Closed MorganGrundy closed 4 years ago
CPU generation with CIELAB now fixed: 7d4a328fcbbf238aa3507099b314a7578bdc722b, 8bc7a95df6f40858851586b608d30d0f590d85ca
First commit (7d4a328fcbbf238aa3507099b314a7578bdc722b) seems to have massively improved performance (atleast of RGB Euclidean + CIE76). Using the examples on my website for reference the CPU times are now nearly as good as the CUDA times. Further benchmarks are needed.

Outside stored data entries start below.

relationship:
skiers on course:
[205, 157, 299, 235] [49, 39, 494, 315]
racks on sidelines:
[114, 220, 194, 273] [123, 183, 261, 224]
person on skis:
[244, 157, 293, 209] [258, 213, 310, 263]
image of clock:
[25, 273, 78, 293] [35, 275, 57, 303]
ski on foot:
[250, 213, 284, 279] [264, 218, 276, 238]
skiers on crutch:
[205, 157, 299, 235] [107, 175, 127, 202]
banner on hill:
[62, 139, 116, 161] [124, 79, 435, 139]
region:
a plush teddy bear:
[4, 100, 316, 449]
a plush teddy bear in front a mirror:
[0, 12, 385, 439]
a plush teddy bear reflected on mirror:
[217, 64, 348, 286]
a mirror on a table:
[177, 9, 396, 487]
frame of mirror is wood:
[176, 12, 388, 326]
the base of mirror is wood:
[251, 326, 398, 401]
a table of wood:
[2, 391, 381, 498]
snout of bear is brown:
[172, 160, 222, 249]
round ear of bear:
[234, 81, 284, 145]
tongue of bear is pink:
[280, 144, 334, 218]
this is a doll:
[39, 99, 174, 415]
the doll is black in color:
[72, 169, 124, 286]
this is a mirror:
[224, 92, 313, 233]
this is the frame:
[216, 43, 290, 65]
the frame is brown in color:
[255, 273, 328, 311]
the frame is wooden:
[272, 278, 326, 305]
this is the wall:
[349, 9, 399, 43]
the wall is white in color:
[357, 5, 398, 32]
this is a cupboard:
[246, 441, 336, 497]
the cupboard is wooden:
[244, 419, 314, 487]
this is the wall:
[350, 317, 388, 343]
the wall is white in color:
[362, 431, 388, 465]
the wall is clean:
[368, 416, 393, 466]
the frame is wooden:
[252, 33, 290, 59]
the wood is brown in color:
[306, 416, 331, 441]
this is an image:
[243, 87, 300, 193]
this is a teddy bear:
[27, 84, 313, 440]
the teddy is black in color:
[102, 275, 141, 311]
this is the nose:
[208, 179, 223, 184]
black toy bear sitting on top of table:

CUDA generation with CIELAB now fixed: 67a84085d9318adf9386307aa0c1d897390d3b58
Did more benchmarks. Observations:
Since the CPU generation compare a single image at a time, each cell has a current best fit metric. If during comparing it ever exceeds the current best fit then the rest of the comparison can be skipped.
This optimisation is not used in the CUDA generation and instead we just calculate everything but as much in parallel as we can.
So with RGB Euclidean + CIE76 the CUDA method is not good enough to outperform the CPU method (a more powerful GPU possibly could but I cannot test that).
Images converted to CIELAB colour space still use CV_8U (uchar). They are put into range [0, 255]. They should use float/double with ranges: 0 <= L <= 100, -128 <= a <= 127, -128 <= b <= 127.
Apparently OpenCV scales L by 255/100; translates a and b by 128.
Affect on CIE76 would be more weight given to L (lightness), and less accuracy due to loss of fraction digits. Affect on CIEDE2000 would be much more significant (which would explain why the CIEDE2000 results are not so good).